Bellaire’s coloring genius can be seen in how she subtly changes her rendering style as the art shifts from the fable to the soldiers. For the fable, she applies colors with thin vertical streaks to create the illusion that these visuals are printed on film, a choice that fits especially well with the early 20th century time period. These vertical lines dissolve as the art moves out of the fable, like in the top left corner showing the silhouette of a horse running. Given the direction of the horse, it would make sense for the reader to scan the spread horizontally rather than vertically, but Ríos composition and Clayton Cowles’ lettering keep the eye moving where it needs to go.

The direction of the bullet that hits Theo’s leg pulls the eye away from the right side of the page, and the downward slope of Johnny Coyote’s silhouetted profile continues that downward path, as does the placement of Cowles’ captions and word balloons. Having the silhouetted profile of Molly Raven on the bottom of the right page also helps guide the reader. Because of how the fable bleeds into the warfare in the middle of the page, it’s possible to incorrectly read the page counterclockwise, but Molly’s silhouette, specifically, the shape of her hair, indicate that the bottom right is the end point of the spread, with the waves of her hair carrying the flow of the visual into the next page.

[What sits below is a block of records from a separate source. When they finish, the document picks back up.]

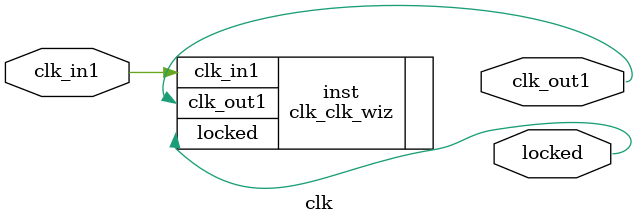
<source format=v>


`timescale 1ps/1ps

(* CORE_GENERATION_INFO = "clk,clk_wiz_v5_4_3_0,{component_name=clk,use_phase_alignment=true,use_min_o_jitter=false,use_max_i_jitter=false,use_dyn_phase_shift=false,use_inclk_switchover=false,use_dyn_reconfig=false,enable_axi=0,feedback_source=FDBK_AUTO,PRIMITIVE=PLL,num_out_clk=1,clkin1_period=10.000,clkin2_period=10.000,use_power_down=false,use_reset=false,use_locked=true,use_inclk_stopped=false,feedback_type=SINGLE,CLOCK_MGR_TYPE=NA,manual_override=false}" *)

module clk 
 (
  // Clock out ports
  output        clk_out1,
  // Status and control signals
  output        locked,
 // Clock in ports
  input         clk_in1
 );

  clk_clk_wiz inst
  (
  // Clock out ports  
  .clk_out1(clk_out1),
  // Status and control signals               
  .locked(locked),
 // Clock in ports
  .clk_in1(clk_in1)
  );

endmodule

</source>
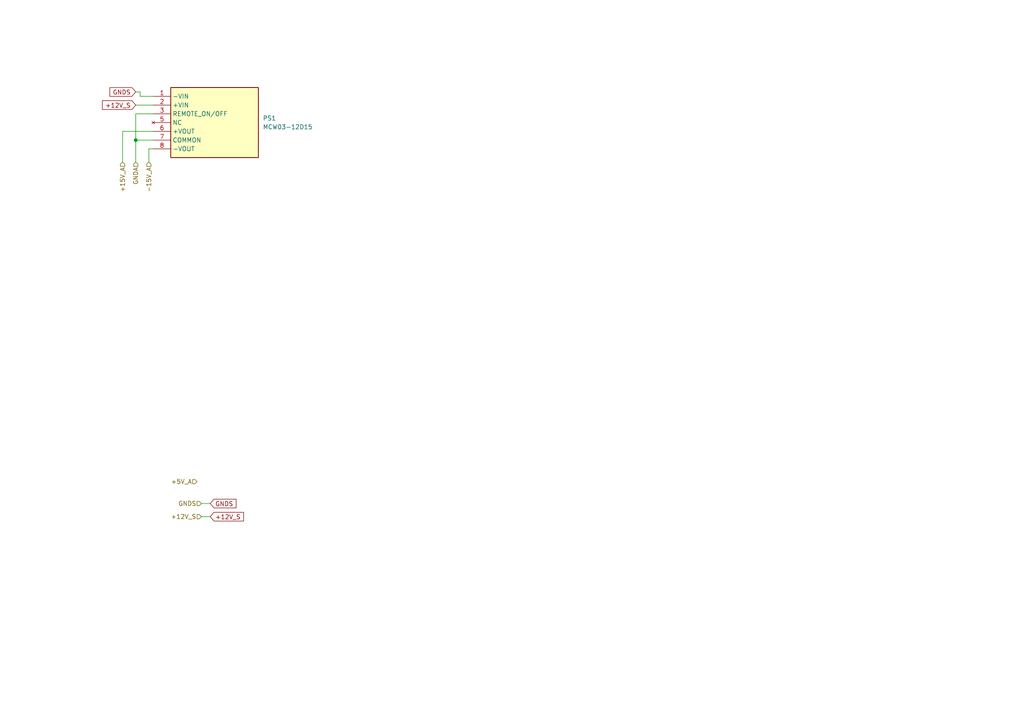
<source format=kicad_sch>
(kicad_sch
	(version 20250114)
	(generator "eeschema")
	(generator_version "9.0")
	(uuid "439100de-302e-4733-b6c5-209c9abdc8cc")
	(paper "A4")
	
	(junction
		(at 39.37 40.64)
		(diameter 0)
		(color 0 0 0 0)
		(uuid "fff7ae19-a187-4052-b79a-dd24a4d3bd30")
	)
	(wire
		(pts
			(xy 60.96 149.86) (xy 58.42 149.86)
		)
		(stroke
			(width 0)
			(type default)
		)
		(uuid "28e1a68c-6a48-4402-8b00-d4090e3db2bb")
	)
	(wire
		(pts
			(xy 40.64 27.94) (xy 44.45 27.94)
		)
		(stroke
			(width 0)
			(type default)
		)
		(uuid "2d1705d0-192e-4a29-8405-a7db30b1a2b4")
	)
	(wire
		(pts
			(xy 40.64 26.67) (xy 40.64 27.94)
		)
		(stroke
			(width 0)
			(type default)
		)
		(uuid "4d4ae2ce-1c53-472b-96bf-9deb74ba9cdc")
	)
	(wire
		(pts
			(xy 43.18 43.18) (xy 43.18 46.99)
		)
		(stroke
			(width 0)
			(type default)
		)
		(uuid "5bab0191-34b7-4122-a4f6-c18764a2086b")
	)
	(wire
		(pts
			(xy 44.45 40.64) (xy 39.37 40.64)
		)
		(stroke
			(width 0)
			(type default)
		)
		(uuid "63755628-4272-4d7f-a3e1-3b7fd16b79f3")
	)
	(wire
		(pts
			(xy 39.37 40.64) (xy 39.37 33.02)
		)
		(stroke
			(width 0)
			(type default)
		)
		(uuid "6e81e0b1-0bb1-4574-a202-b07e29ba2469")
	)
	(wire
		(pts
			(xy 39.37 33.02) (xy 44.45 33.02)
		)
		(stroke
			(width 0)
			(type default)
		)
		(uuid "71128343-2ac0-4bb4-a6d1-8e286a5d7c2b")
	)
	(wire
		(pts
			(xy 39.37 40.64) (xy 39.37 46.99)
		)
		(stroke
			(width 0)
			(type default)
		)
		(uuid "795cb112-8b80-4eaa-a8da-b96f61482c77")
	)
	(wire
		(pts
			(xy 39.37 30.48) (xy 44.45 30.48)
		)
		(stroke
			(width 0)
			(type default)
		)
		(uuid "a087aae6-1596-426a-8412-e8dbe2155b89")
	)
	(wire
		(pts
			(xy 44.45 38.1) (xy 35.56 38.1)
		)
		(stroke
			(width 0)
			(type default)
		)
		(uuid "a85073f5-33aa-4ea3-a4a2-cd892238f80a")
	)
	(wire
		(pts
			(xy 60.96 146.05) (xy 58.42 146.05)
		)
		(stroke
			(width 0)
			(type default)
		)
		(uuid "b5db0bd5-6e6d-4975-b277-e761d1a34837")
	)
	(wire
		(pts
			(xy 39.37 26.67) (xy 40.64 26.67)
		)
		(stroke
			(width 0)
			(type default)
		)
		(uuid "c033194d-6a66-4bd2-beb0-3666421a71ec")
	)
	(wire
		(pts
			(xy 44.45 43.18) (xy 43.18 43.18)
		)
		(stroke
			(width 0)
			(type default)
		)
		(uuid "cf4eb025-ba0e-4e9a-b39d-7b7bb42e9eaf")
	)
	(wire
		(pts
			(xy 35.56 38.1) (xy 35.56 46.99)
		)
		(stroke
			(width 0)
			(type default)
		)
		(uuid "f612c8dd-899e-45ed-87b5-1f805b1dcc9c")
	)
	(global_label "GNDS"
		(shape input)
		(at 60.96 146.05 0)
		(fields_autoplaced yes)
		(effects
			(font
				(size 1.27 1.27)
			)
			(justify left)
		)
		(uuid "236218d0-422a-4470-9c82-6a5e50aedd86")
		(property "Intersheetrefs" "${INTERSHEET_REFS}"
			(at 69.0252 146.05 0)
			(effects
				(font
					(size 1.27 1.27)
				)
				(justify left)
				(hide yes)
			)
		)
	)
	(global_label "+12V_S"
		(shape input)
		(at 60.96 149.86 0)
		(fields_autoplaced yes)
		(effects
			(font
				(size 1.27 1.27)
			)
			(justify left)
		)
		(uuid "24e5a3c6-391b-4f16-bd57-f6fb8d2e2f07")
		(property "Intersheetrefs" "${INTERSHEET_REFS}"
			(at 71.2023 149.86 0)
			(effects
				(font
					(size 1.27 1.27)
				)
				(justify left)
				(hide yes)
			)
		)
	)
	(global_label "+12V_S"
		(shape input)
		(at 39.37 30.48 180)
		(fields_autoplaced yes)
		(effects
			(font
				(size 1.27 1.27)
			)
			(justify right)
		)
		(uuid "5a0314e7-1309-4500-97b3-93302b17f425")
		(property "Intersheetrefs" "${INTERSHEET_REFS}"
			(at 29.1277 30.48 0)
			(effects
				(font
					(size 1.27 1.27)
				)
				(justify right)
				(hide yes)
			)
		)
	)
	(global_label "GNDS"
		(shape input)
		(at 39.37 26.67 180)
		(fields_autoplaced yes)
		(effects
			(font
				(size 1.27 1.27)
			)
			(justify right)
		)
		(uuid "8296b1d7-f51b-4be0-a140-512d4a926108")
		(property "Intersheetrefs" "${INTERSHEET_REFS}"
			(at 31.3048 26.67 0)
			(effects
				(font
					(size 1.27 1.27)
				)
				(justify right)
				(hide yes)
			)
		)
	)
	(hierarchical_label "+5V_A"
		(shape input)
		(at 57.15 139.7 180)
		(effects
			(font
				(size 1.27 1.27)
			)
			(justify right)
		)
		(uuid "198d1e97-4f5b-4570-bc34-b116d19c2df3")
	)
	(hierarchical_label "-15V_A"
		(shape input)
		(at 43.18 46.99 270)
		(effects
			(font
				(size 1.27 1.27)
			)
			(justify right)
		)
		(uuid "2e09685f-946b-4dd8-9ac3-e8ee5cd0945d")
	)
	(hierarchical_label "GNDS"
		(shape input)
		(at 58.42 146.05 180)
		(effects
			(font
				(size 1.27 1.27)
			)
			(justify right)
		)
		(uuid "404e592f-0696-4c04-b846-e6111da00a9b")
	)
	(hierarchical_label "GNDA"
		(shape input)
		(at 39.37 46.99 270)
		(effects
			(font
				(size 1.27 1.27)
			)
			(justify right)
		)
		(uuid "74e1b005-bd4d-4c82-9bd5-75f6d72d6c8a")
	)
	(hierarchical_label "+12V_S"
		(shape input)
		(at 58.42 149.86 180)
		(effects
			(font
				(size 1.27 1.27)
			)
			(justify right)
		)
		(uuid "e1980ee1-fbb6-4e4d-abe1-82943a735754")
	)
	(hierarchical_label "+15V_A"
		(shape input)
		(at 35.56 46.99 270)
		(effects
			(font
				(size 1.27 1.27)
			)
			(justify right)
		)
		(uuid "f0cbe4b0-40b5-40ba-b3d5-fdfb7a279fe0")
	)
	(symbol
		(lib_id "MCW03-12D15:MCW03-12D15")
		(at 44.45 27.94 0)
		(unit 1)
		(exclude_from_sim no)
		(in_bom yes)
		(on_board yes)
		(dnp no)
		(fields_autoplaced yes)
		(uuid "7bdc96b5-5746-4287-a645-9a9c94152b34")
		(property "Reference" "PS1"
			(at 76.2 34.2899 0)
			(effects
				(font
					(size 1.27 1.27)
				)
				(justify left)
			)
		)
		(property "Value" "MCW03-12D15"
			(at 76.2 36.8299 0)
			(effects
				(font
					(size 1.27 1.27)
				)
				(justify left)
			)
		)
		(property "Footprint" "MCW0312D15"
			(at 76.2 122.86 0)
			(effects
				(font
					(size 1.27 1.27)
				)
				(justify left top)
				(hide yes)
			)
		)
		(property "Datasheet" "https://www.minmaxpower.com/storage/media/Product-MINMAX/MCW03/MCW03_Datasheet.pdf"
			(at 76.2 222.86 0)
			(effects
				(font
					(size 1.27 1.27)
				)
				(justify left top)
				(hide yes)
			)
		)
		(property "Description" "The MCW03 series is a range of isolated 3W DC-DC converter modules featuring fully regulated output and wide 2:1 input voltage ranges. The product comes in a SIP-8 package with a very small footprint occupying only 0.3 square in. on the PCB."
			(at 44.45 27.94 0)
			(effects
				(font
					(size 1.27 1.27)
				)
				(hide yes)
			)
		)
		(property "Height" "11.7"
			(at 76.2 422.86 0)
			(effects
				(font
					(size 1.27 1.27)
				)
				(justify left top)
				(hide yes)
			)
		)
		(property "Manufacturer_Name" "Minmax"
			(at 76.2 522.86 0)
			(effects
				(font
					(size 1.27 1.27)
				)
				(justify left top)
				(hide yes)
			)
		)
		(property "Manufacturer_Part_Number" "MCW03-12D15"
			(at 76.2 622.86 0)
			(effects
				(font
					(size 1.27 1.27)
				)
				(justify left top)
				(hide yes)
			)
		)
		(property "Mouser Part Number" ""
			(at 76.2 722.86 0)
			(effects
				(font
					(size 1.27 1.27)
				)
				(justify left top)
				(hide yes)
			)
		)
		(property "Mouser Price/Stock" ""
			(at 76.2 822.86 0)
			(effects
				(font
					(size 1.27 1.27)
				)
				(justify left top)
				(hide yes)
			)
		)
		(property "Arrow Part Number" ""
			(at 76.2 922.86 0)
			(effects
				(font
					(size 1.27 1.27)
				)
				(justify left top)
				(hide yes)
			)
		)
		(property "Arrow Price/Stock" ""
			(at 76.2 1022.86 0)
			(effects
				(font
					(size 1.27 1.27)
				)
				(justify left top)
				(hide yes)
			)
		)
		(pin "3"
			(uuid "879bf70a-e785-43de-9a48-f1f06ece057d")
		)
		(pin "6"
			(uuid "76dee931-bfa3-4666-a93f-6eae991802b6")
		)
		(pin "7"
			(uuid "e84c0637-4715-441f-a7a0-6ee2f71fe4d8")
		)
		(pin "2"
			(uuid "1e17b242-5a92-46ef-8797-3ff6f16a74e7")
		)
		(pin "8"
			(uuid "67dd16d9-591a-447e-9898-7969b335644b")
		)
		(pin "1"
			(uuid "0f6b6c63-6653-48dd-bb7c-6cc4a1303c95")
		)
		(pin "5"
			(uuid "02d9cca4-ea1c-4368-97ad-25432c163be2")
		)
		(instances
			(project ""
				(path "/4a7ad137-d20d-4729-9e4e-f5cea90ff490/902ccbd4-a77d-4a8e-b423-587e61d5e228"
					(reference "PS1")
					(unit 1)
				)
			)
		)
	)
)

</source>
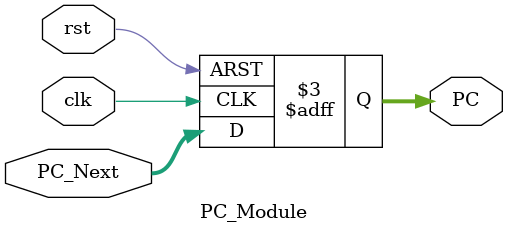
<source format=v>
module PC_Module(clk,rst,PC,PC_Next);
    input                  clk,rst;
    input          [31:0]  PC_Next;
    output  reg    [31:0]  PC;
  

    always @(posedge clk or negedge rst)
    begin
        if(!rst)
            PC <= 'b0;
        else
            PC <= PC_Next;
    end
endmodule
</source>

The layering of narratives in DeConnick’s script shapes Ríos’ composition, which in turn influences Bellaire’s coloring and Cowles’ lettering choices to create a cohesive, organic visual that maximizes the impact of the story. These moments of collaborative excellence are the primary reason to pick up Pretty Deadly, and each issue consistently surprises with the brilliant ways the creative team chooses to convey its ambitious story.